Exercise directions: Copy all the entries below exactly, but not the pictures.

Page-level text extractions:
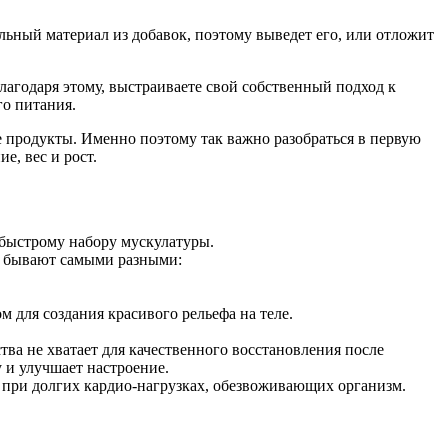
ельный материал из добавок, поэтому выведет его, или отложит
лагодаря этому, выстраиваете свой собственный подход к
го питания.
 продукты. Именно поэтому так важно разобраться в первую
е, вес и рост.
 быстрому набору мускулатуры.
 бывают самыми разными:
для создания красивого рельефа на теле.
тва не хватает для качественного восстановления после
 и улучшает настроение.
 при долгих кардио-нагрузках, обезвоживающих организм.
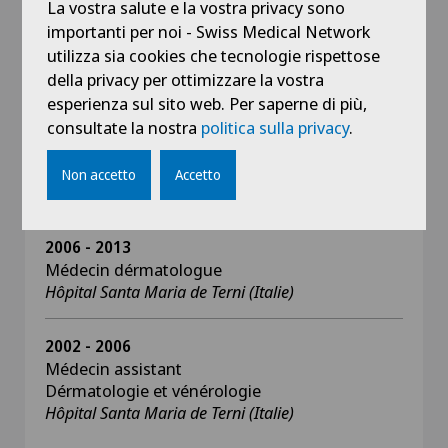
La vostra salute e la vostra privacy sono
2006 - 2015
importanti per noi - Swiss Medical Network
Médecin-chef
utilizza sia cookies che tecnologie rispettose
Service d'urgences
della privacy per ottimizzare la vostra
"Alcantara", Nera Montoro (Italie)
esperienza sul sito web. Per saperne di più,
consultate la nostra
politica sulla privacy
.
2003 - 2015
Médecin de la "Guarda medica" dans la ASL
Non accetto
Accetto
Toscane, Ombrie (Italie)
2006 - 2013
Médecin dérmatologue
Hôpital Santa Maria de Terni (Italie)
2002 - 2006
Médecin assistant
Dérmatologie et vénérologie
Hôpital Santa Maria de Terni (Italie)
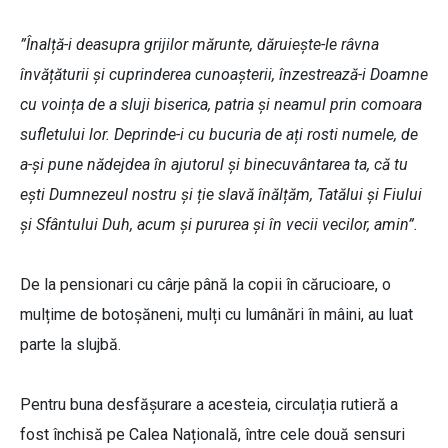
”Înalță-i deasupra grijilor mărunte, dăruiește-le râvna
învățăturii și cuprinderea cunoașterii, înzestrează-i Doamne
cu voința de a sluji biserica, patria și neamul prin comoara
sufletului lor. Deprinde-i cu bucuria de ați rosti numele, de
a-și pune nădejdea în ajutorul și binecuvântarea ta, că tu
ești Dumnezeul nostru și ție slavă înălțăm, Tatălui și Fiului
și Sfântului Duh, acum și pururea și în vecii vecilor, amin”.
De la pensionari cu cârje până la copii în cărucioare, o
mulțime de botoșăneni, mulți cu lumânări în mâini, au luat
parte la slujbă.
Pentru buna desfășurare a acesteia, circulația rutieră a
fost închisă pe Calea Națională, între cele două sensuri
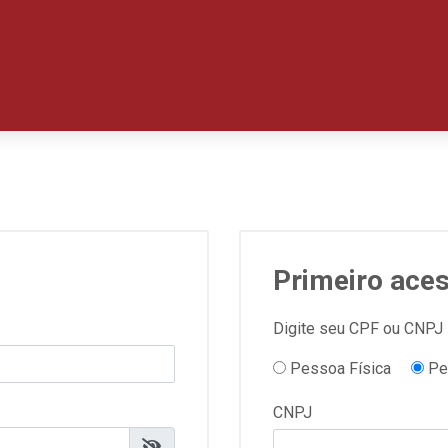
Primeiro ace
Digite seu CPF ou CNPJ
Pessoa Física
Pe
CNPJ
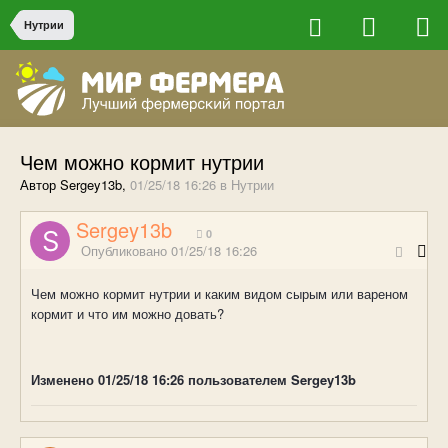
Нутрии
Чем можно кормит нутрии
Автор Sergey13b,
01/25/18 16:26
в
Нутрии
Sergey13b
0
Опубликовано
01/25/18 16:26
Чем можно кормит нутрии и каким видом сырым или вареном
кормит и что им можно довать?
Изменено
01/25/18 16:26
пользователем Sergey13b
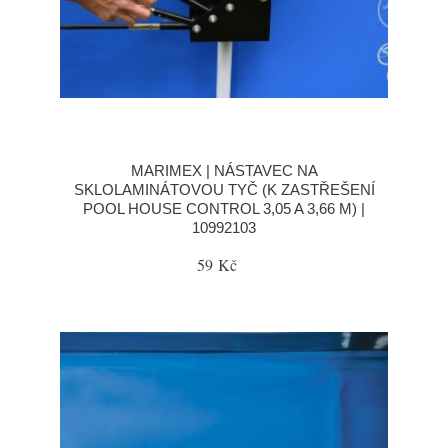
MARIMEX | NÁSTAVEC NA
SKLOLAMINÁTOVOU TYČ (K ZASTŘEŠENÍ
POOL HOUSE CONTROL 3,05 A 3,66 M) |
10992103
59 Kč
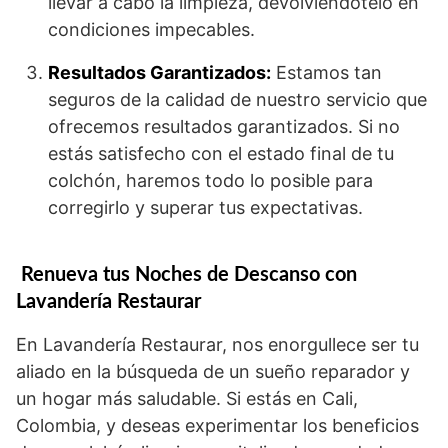
llevar a cabo la limpieza, devolviéndotelo en
condiciones impecables.
Resultados Garantizados:
Estamos tan
seguros de la calidad de nuestro servicio que
ofrecemos resultados garantizados. Si no
estás satisfecho con el estado final de tu
colchón, haremos todo lo posible para
corregirlo y superar tus expectativas.
Renueva tus Noches de Descanso con
Lavandería Restaurar
En Lavandería Restaurar, nos enorgullece ser tu
aliado en la búsqueda de un sueño reparador y
un hogar más saludable. Si estás en Cali,
Colombia, y deseas experimentar los beneficios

Finished exercise:
ельный материал из добавок, поэтому выведет его, или отложит
лагодаря этому, выстраиваете свой собственный подход к
го питания.
 продукты. Именно поэтому так важно разобраться в первую
е, вес и рост.
 быстрому набору мускулатуры.
 бывают самыми разными:
для создания красивого рельефа на теле.
тва не хватает для качественного восстановления после
 и улучшает настроение.
 при долгих кардио-нагрузках, обезвоживающих организм.
La vostra salute e la vostra privacy sono
2006 - 2015
importanti per noi - Swiss Medical Network
Médecin-chef
utilizza sia cookies che tecnologie rispettose
Service d'urgences
della privacy per ottimizzare la vostra
"Alcantara", Nera Montoro (Italie)
esperienza sul sito web. Per saperne di più,
consultate la nostra
politica sulla privacy
.
2003 - 2015
Médecin de la "Guarda medica" dans la ASL
Non accetto
Accetto
Toscane, Ombrie (Italie)
2006 - 2013
Médecin dérmatologue
Hôpital Santa Maria de Terni (Italie)
2002 - 2006
Médecin assistant
Dérmatologie et vénérologie
Hôpital Santa Maria de Terni (Italie)
”Înalță-i deasupra grijilor mărunte, dăruiește-le râvna
învățăturii și cuprinderea cunoașterii, înzestrează-i Doamne
cu voința de a sluji biserica, patria și neamul prin comoara
sufletului lor. Deprinde-i cu bucuria de ați rosti numele, de
a-și pune nădejdea în ajutorul și binecuvântarea ta, că tu
ești Dumnezeul nostru și ție slavă înălțăm, Tatălui și Fiului
și Sfântului Duh, acum și pururea și în vecii vecilor, amin”.
De la pensionari cu cârje până la copii în cărucioare, o
mulțime de botoșăneni, mulți cu lumânări în mâini, au luat
parte la slujbă.
Pentru buna desfășurare a acesteia, circulația rutieră a
fost închisă pe Calea Națională, între cele două sensuri
Primeiro ace
Digite seu CPF ou CNPJ
Pessoa Física
Pe
CNPJ
Нутрии
Чем можно кормит нутрии
Автор Sergey13b,
01/25/18 16:26
в
Нутрии
Sergey13b
0
Опубликовано
01/25/18 16:26
Чем можно кормит нутрии и каким видом сырым или вареном
кормит и что им можно довать?
Изменено
01/25/18 16:26
пользователем Sergey13b
MARIMEX | NÁSTAVEC NA
SKLOLAMINÁTOVOU TYČ (K ZASTŘEŠENÍ
POOL HOUSE CONTROL 3,05 A 3,66 M) |
10992103
59 Kč
llevar a cabo la limpieza, devolviéndotelo en
condiciones impecables.
Resultados Garantizados:
Estamos tan
seguros de la calidad de nuestro servicio que
ofrecemos resultados garantizados. Si no
estás satisfecho con el estado final de tu
colchón, haremos todo lo posible para
corregirlo y superar tus expectativas.
Renueva tus Noches de Descanso con
Lavandería Restaurar
En Lavandería Restaurar, nos enorgullece ser tu
aliado en la búsqueda de un sueño reparador y
un hogar más saludable. Si estás en Cali,
Colombia, y deseas experimentar los beneficios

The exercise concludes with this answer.